Corinne Lafont ’26, the 2025 Screw Your Roommate organizer and Swarthmore senior, has never been on a Screw date. “I’ve been hesitant because it’s so public. But this year…who knows! If everyone’s on a date, then nobody’s really paying attention to me, you know?”
Lafont decided to run Screw — Swarthmore’s biannual matchmaking night — because she believes it is a reminder that even at a small school, there are still opportunities for new experiences and connections. She praised Swarthmore’s student-run culture and said the students are warm and willing to open up; this is why she thinks the tradition is still around over 40 years later.
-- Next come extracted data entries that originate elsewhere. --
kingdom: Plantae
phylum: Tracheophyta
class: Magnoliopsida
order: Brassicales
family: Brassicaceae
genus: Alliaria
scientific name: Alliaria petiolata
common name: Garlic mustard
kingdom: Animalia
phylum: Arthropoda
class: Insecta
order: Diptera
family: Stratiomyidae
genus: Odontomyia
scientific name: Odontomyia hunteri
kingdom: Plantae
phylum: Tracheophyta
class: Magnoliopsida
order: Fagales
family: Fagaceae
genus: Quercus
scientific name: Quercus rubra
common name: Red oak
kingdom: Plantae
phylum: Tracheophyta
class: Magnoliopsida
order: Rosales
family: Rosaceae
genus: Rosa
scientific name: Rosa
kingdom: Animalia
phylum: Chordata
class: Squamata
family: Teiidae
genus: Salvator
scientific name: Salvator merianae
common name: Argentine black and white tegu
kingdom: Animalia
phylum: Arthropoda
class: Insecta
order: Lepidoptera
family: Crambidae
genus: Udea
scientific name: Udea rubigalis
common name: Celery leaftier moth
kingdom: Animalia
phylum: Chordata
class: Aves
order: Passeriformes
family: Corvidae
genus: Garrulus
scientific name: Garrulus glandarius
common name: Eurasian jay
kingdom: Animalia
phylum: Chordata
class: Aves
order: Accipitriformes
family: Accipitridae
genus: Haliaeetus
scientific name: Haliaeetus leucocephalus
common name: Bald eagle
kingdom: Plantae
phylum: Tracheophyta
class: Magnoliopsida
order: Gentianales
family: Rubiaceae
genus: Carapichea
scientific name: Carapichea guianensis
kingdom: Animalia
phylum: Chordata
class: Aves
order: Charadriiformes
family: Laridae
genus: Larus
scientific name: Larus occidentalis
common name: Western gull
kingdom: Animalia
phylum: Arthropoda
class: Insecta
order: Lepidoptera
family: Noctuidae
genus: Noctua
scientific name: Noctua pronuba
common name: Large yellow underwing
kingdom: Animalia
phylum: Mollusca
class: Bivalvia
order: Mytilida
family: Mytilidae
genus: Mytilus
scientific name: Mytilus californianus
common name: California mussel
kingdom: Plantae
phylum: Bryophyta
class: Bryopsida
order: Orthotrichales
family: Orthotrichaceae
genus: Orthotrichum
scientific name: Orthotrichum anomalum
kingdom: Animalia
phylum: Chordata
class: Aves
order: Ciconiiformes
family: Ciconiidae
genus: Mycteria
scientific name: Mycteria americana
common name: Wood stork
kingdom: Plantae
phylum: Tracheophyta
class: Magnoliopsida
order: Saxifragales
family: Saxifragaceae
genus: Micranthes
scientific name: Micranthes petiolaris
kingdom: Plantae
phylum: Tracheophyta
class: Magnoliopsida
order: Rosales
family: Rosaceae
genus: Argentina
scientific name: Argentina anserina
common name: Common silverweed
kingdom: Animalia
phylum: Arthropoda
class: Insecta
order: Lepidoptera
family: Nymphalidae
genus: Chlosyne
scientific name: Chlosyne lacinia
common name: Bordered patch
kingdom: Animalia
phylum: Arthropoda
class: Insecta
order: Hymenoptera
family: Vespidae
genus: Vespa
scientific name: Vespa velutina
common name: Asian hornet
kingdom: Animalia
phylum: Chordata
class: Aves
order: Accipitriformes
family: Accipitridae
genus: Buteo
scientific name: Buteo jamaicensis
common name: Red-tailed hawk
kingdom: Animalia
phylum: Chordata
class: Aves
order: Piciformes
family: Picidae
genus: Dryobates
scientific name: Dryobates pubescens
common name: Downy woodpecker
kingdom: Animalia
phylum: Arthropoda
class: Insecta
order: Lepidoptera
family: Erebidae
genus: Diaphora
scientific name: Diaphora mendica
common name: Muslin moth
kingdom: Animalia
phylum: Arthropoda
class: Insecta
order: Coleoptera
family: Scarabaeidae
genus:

As Lafont advertises the event, she faces an uphill battle. Her hesitancy to go isn’t unique. Everyone at Swarthmore seems afraid to get Screwed. In my own unsuccessful quest to get friends to sign up for Screw, I’ve asked whoever I can for permission to set them up with a potential fling or friend, touting the joys of making a new connection at a school of constant work and routine. But most people recoil at the thought of the awkwardness.
Public humiliation is an integral part of Screw, according to former Dean Ted Goundie in a 1996 Phoenix article. Screw, Goundie said, is a Swarthmore institution. A Phoenix editorial pledging a paper-wide Screw endorsement from 1998 promotes the event as an opportunity to escape Swarthmore’s intensity and loosen up, with the embarrassment serving as a strength rather than weakness. “With Swat gossip levels out of sight, the inaccessibility of cars, and only one ‘date place’ on campus (Paces), casual dating at Swarthmore is all but extinct. Screw addresses all three of these issues.”

Another reporter in a Feb. 17, 1989 Phoenix article wrote: “Everyone had been in an uproar for weeks. The whole social structure had been shaken to its very roots. Phone calls had been made, arrangements had fallen through. No one could agree on anyone. No, this wasn’t the realization of Marx’s prediction of a social revolution … It was time for Swarthmore’s annual ‘Screw Your Roommate’ Dance.”
Does the current approach to Screw’s humiliation as something to avoid rather than collectively embrace embody something larger? At Swarthmore, you can’t go anywhere without being observed (or self-indulgently convincing yourself you’re being observed) by every ex, classmate, boss, professor, former roommate, and second acquaintance you have. With only 1,700 people, word travels fast and nothing is unknown by strangers on campus. So look over your shoulder at all times at parties and stick to those you know.
When Marriage Pact launched last fall, it was a success. 62% of students participated. From the comfort of their rooms and friend groups on their laptop, they willingly agreed to be paired with a stranger. And then most likely never met in person. In the digital age, human connection is now more avoidable. At an already awkward school, is it going extinct?
In the pursuit to avoid embarrassment, we’ve managed to avoid the growth that comes after it. Someone sees you badly drunkenly dancing or your class crush politely declines you. So what? We fail tests and bounce back. Why not social interactions too? Isn’t part of college about making a fool of and then picking yourself off the ground?
Lafont is planning to participate in Screw this year, embracing the tradition as she prepares to graduate and move further than a 10-minute radius away from friends. “Honestly, we don’t realize how fleeting college is. Screw’s a big part of that. The fact that my friends are here and want to set me up with someone they respect, is special.”
If we want to make Swarthmore a place of spontaneity and human connection, we may have to be willing to risk a little coolness. Public humiliation, when reclaimed as a collective tradition, takes on a new power. Screw may be awkward, and students may feel like everyone is talking about them. But screw them.